Present the lines of these entries as a numbered list, leaving out blank lines. Cover everything from the start of the entries up to and including the line containing "Сам транспорт стоил".

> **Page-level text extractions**
-----

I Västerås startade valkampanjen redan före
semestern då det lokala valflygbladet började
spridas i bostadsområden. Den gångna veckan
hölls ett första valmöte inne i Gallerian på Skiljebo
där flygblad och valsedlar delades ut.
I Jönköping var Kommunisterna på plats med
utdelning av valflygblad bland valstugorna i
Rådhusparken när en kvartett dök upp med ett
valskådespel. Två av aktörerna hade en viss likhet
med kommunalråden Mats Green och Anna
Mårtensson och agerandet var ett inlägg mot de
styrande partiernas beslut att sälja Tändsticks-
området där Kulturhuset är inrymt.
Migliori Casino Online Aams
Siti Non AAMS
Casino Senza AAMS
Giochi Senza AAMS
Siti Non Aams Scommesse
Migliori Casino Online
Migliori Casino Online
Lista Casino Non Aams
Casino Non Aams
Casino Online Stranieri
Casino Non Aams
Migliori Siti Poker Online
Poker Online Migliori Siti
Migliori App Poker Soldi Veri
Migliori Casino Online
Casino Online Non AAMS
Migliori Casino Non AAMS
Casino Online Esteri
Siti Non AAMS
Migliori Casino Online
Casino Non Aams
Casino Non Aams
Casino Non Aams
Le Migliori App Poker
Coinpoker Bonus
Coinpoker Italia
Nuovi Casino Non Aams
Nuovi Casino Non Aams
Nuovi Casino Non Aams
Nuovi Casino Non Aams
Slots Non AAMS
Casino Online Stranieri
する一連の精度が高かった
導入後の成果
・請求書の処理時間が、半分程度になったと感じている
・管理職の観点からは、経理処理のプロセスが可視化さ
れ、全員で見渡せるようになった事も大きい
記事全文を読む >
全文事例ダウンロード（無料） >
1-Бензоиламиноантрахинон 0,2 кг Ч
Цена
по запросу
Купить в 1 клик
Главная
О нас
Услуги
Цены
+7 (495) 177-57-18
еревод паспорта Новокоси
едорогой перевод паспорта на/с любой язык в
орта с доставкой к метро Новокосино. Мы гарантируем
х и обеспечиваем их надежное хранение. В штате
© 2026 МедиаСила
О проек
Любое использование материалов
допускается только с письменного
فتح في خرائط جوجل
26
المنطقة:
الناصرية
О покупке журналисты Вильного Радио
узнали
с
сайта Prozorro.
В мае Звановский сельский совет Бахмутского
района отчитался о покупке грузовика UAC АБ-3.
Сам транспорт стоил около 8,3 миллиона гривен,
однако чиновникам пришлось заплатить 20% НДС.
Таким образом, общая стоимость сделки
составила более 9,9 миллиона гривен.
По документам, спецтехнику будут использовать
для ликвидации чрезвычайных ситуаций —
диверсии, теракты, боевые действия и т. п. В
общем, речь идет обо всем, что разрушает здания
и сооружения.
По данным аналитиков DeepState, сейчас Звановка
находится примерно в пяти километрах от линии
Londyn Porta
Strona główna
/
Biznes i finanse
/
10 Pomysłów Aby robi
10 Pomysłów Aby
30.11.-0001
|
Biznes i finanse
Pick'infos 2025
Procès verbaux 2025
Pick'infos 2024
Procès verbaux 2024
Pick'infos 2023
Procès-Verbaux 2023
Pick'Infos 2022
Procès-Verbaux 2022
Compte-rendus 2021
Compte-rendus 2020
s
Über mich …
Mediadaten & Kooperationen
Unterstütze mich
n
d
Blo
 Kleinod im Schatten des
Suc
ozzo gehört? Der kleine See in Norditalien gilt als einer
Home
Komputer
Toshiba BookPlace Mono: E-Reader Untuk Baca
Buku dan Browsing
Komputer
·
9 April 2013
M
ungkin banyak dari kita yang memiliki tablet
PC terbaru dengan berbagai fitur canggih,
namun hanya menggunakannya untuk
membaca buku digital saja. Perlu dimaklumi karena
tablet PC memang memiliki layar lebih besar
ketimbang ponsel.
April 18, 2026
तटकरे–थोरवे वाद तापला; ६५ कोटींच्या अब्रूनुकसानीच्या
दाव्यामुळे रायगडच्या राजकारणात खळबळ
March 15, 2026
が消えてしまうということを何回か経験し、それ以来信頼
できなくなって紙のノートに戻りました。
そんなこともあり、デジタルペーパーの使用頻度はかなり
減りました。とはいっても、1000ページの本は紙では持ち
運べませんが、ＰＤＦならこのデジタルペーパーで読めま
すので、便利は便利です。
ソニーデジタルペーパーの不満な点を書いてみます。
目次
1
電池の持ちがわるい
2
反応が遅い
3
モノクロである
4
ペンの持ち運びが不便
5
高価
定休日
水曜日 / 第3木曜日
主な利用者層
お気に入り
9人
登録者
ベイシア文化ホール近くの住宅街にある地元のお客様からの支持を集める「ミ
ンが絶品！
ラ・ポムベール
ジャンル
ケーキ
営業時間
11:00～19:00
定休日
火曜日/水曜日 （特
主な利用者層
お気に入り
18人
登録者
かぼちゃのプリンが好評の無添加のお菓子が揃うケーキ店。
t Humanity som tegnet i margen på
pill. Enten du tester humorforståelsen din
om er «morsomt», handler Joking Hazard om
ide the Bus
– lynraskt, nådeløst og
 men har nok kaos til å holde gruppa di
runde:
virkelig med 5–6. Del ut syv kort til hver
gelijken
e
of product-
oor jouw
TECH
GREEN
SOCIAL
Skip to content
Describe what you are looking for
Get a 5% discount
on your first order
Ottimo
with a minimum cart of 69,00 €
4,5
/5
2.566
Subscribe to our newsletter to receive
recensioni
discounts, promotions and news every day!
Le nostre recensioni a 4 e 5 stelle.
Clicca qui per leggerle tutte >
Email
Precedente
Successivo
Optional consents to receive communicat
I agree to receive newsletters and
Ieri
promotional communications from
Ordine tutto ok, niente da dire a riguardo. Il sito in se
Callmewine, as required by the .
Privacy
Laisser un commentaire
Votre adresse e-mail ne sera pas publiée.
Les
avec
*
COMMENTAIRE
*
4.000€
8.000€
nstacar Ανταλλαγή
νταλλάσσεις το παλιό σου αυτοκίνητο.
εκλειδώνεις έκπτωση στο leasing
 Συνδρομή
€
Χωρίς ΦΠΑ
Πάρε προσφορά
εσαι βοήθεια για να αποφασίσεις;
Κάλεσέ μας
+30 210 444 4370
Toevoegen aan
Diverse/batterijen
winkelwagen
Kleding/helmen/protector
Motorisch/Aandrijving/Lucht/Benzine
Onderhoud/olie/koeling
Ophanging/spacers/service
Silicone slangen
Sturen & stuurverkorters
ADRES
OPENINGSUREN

-----

> **COMPLETED TASK**
1. I Västerås startade valkampanjen redan före
2. semestern då det lokala valflygbladet började
3. spridas i bostadsområden. Den gångna veckan
4. hölls ett första valmöte inne i Gallerian på Skiljebo
5. där flygblad och valsedlar delades ut.
6. I Jönköping var Kommunisterna på plats med
7. utdelning av valflygblad bland valstugorna i
8. Rådhusparken när en kvartett dök upp med ett
9. valskådespel. Två av aktörerna hade en viss likhet
10. med kommunalråden Mats Green och Anna
11. Mårtensson och agerandet var ett inlägg mot de
12. styrande partiernas beslut att sälja Tändsticks-
13. området där Kulturhuset är inrymt.
14. Migliori Casino Online Aams
15. Siti Non AAMS
16. Casino Senza AAMS
17. Giochi Senza AAMS
18. Siti Non Aams Scommesse
19. Migliori Casino Online
20. Migliori Casino Online
21. Lista Casino Non Aams
22. Casino Non Aams
23. Casino Online Stranieri
24. Casino Non Aams
25. Migliori Siti Poker Online
26. Poker Online Migliori Siti
27. Migliori App Poker Soldi Veri
28. Migliori Casino Online
29. Casino Online Non AAMS
30. Migliori Casino Non AAMS
31. Casino Online Esteri
32. Siti Non AAMS
33. Migliori Casino Online
34. Casino Non Aams
35. Casino Non Aams
36. Casino Non Aams
37. Le Migliori App Poker
38. Coinpoker Bonus
39. Coinpoker Italia
40. Nuovi Casino Non Aams
41. Nuovi Casino Non Aams
42. Nuovi Casino Non Aams
43. Nuovi Casino Non Aams
44. Slots Non AAMS
45. Casino Online Stranieri
46. する一連の精度が高かった
47. 導入後の成果
48. ・請求書の処理時間が、半分程度になったと感じている
49. ・管理職の観点からは、経理処理のプロセスが可視化さ
50. れ、全員で見渡せるようになった事も大きい
51. 記事全文を読む >
52. 全文事例ダウンロード（無料） >
53. 1-Бензоиламиноантрахинон 0,2 кг Ч
54. Цена
55. по запросу
56. Купить в 1 клик
57. Главная
58. О нас
59. Услуги
60. Цены
61. +7 (495) 177-57-18
62. еревод паспорта Новокоси
63. едорогой перевод паспорта на/с любой язык в
64. орта с доставкой к метро Новокосино. Мы гарантируем
65. х и обеспечиваем их надежное хранение. В штате
66. © 2026 МедиаСила
67. О проек
68. Любое использование материалов
69. допускается только с письменного
70. فتح في خرائط جوجل
71. 26
72. المنطقة:
73. الناصرية
74. О покупке журналисты Вильного Радио
75. узнали
76. с
77. сайта Prozorro.
78. В мае Звановский сельский совет Бахмутского
79. района отчитался о покупке грузовика UAC АБ-3.
80. Сам транспорт стоил около 8,3 миллиона гривен,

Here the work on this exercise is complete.